* _Provided data_
::::::::::
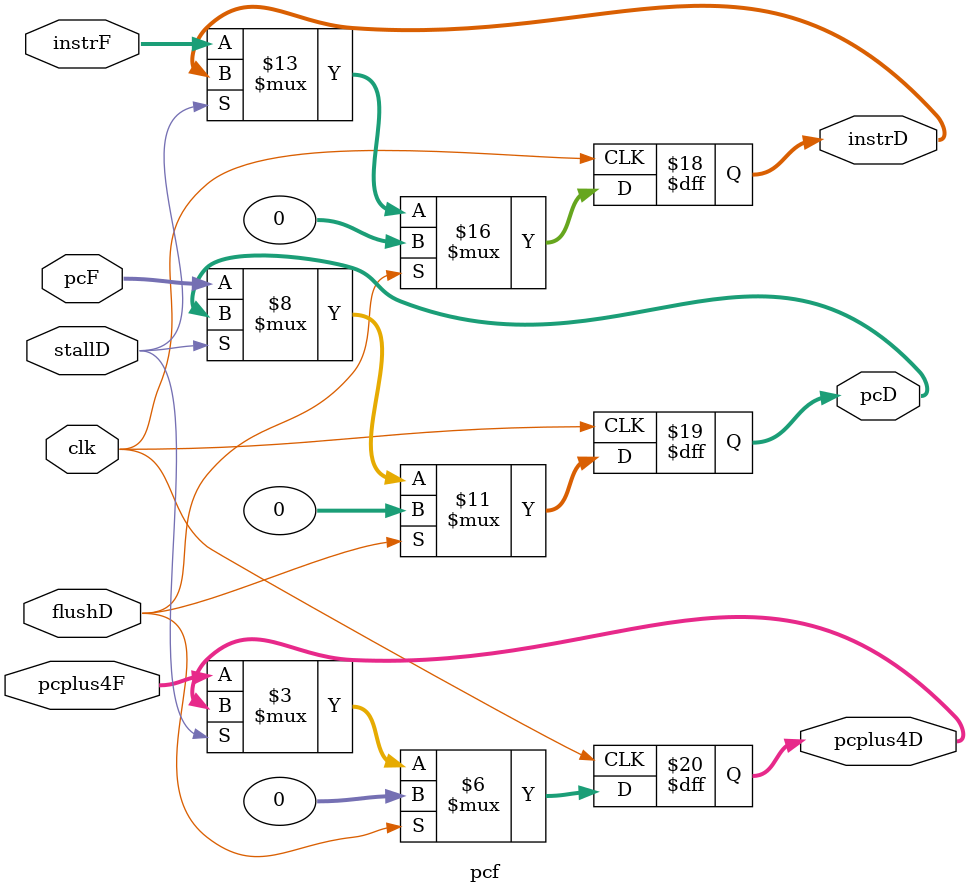
<source format=sv>
module pcf #(
    parameter WIDTH = 32
)(
    input logic clk,
    input logic flushD,
    input logic stallD,

    input logic [WIDTH - 1:0] instrF,
    input logic [WIDTH - 1:0] pcF,
    input logic [WIDTH - 1:0] pcplus4F,
    
    output logic [WIDTH - 1:0] instrD,
    output logic [WIDTH - 1:0] pcD,
    output logic [WIDTH - 1:0] pcplus4D
    
);


always_ff @(posedge clk) begin

    if (flushD) begin 
        instrD <= 0;
        pcD <= 0;
        pcplus4D <= 0;
    end

    else if (stallD == 0) begin
        instrD <= instrF;
        pcD <= pcF;
        pcplus4D <= pcplus4F;
    end
end

endmodule

</source>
::::::::::
* _What to work on_
Exactly as given, set down each line of the material, but include no pictures.

* _Written solution_
<source format=sv>
module pcf #(
    parameter WIDTH = 32
)(
    input logic clk,
    input logic flushD,
    input logic stallD,

    input logic [WIDTH - 1:0] instrF,
    input logic [WIDTH - 1:0] pcF,
    input logic [WIDTH - 1:0] pcplus4F,
    
    output logic [WIDTH - 1:0] instrD,
    output logic [WIDTH - 1:0] pcD,
    output logic [WIDTH - 1:0] pcplus4D
    
);


always_ff @(posedge clk) begin

    if (flushD) begin 
        instrD <= 0;
        pcD <= 0;
        pcplus4D <= 0;
    end

    else if (stallD == 0) begin
        instrD <= instrF;
        pcD <= pcF;
        pcplus4D <= pcplus4F;
    end
end

endmodule

</source>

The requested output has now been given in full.